An exact copy of the data is required; the images should not appear in it.

-=-=-

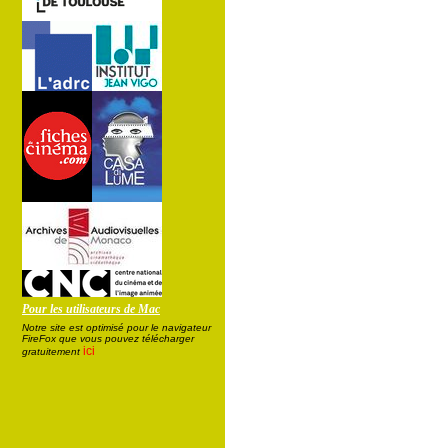
Pour les utilisateurs de Mac
Notre site est optimisé pour le navigateur
FireFox que vous pouvez télécharger
ici
gratuitement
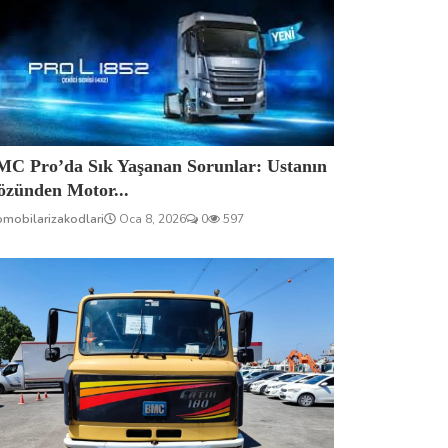
MC Pro’da Sık Yaşanan Sorunlar: Ustanın
özünden Motor...
omobilarizakodlari
Oca 8, 2026
0
597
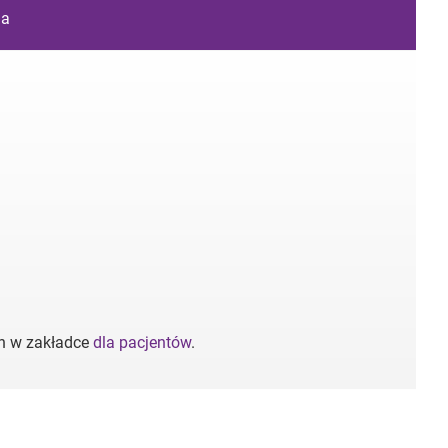
ia
ch w zakładce
dla pacjentów
.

-=-=-

• **REPLY TO THE TASK**:
Pour les utilisateurs de Mac
Notre site est optimisé pour le navigateur
FireFox que vous pouvez télécharger
ici
gratuitement
MC Pro’da Sık Yaşanan Sorunlar: Ustanın
özünden Motor...
omobilarizakodlari
Oca 8, 2026
0
597
ia
ch w zakładce
dla pacjentów
.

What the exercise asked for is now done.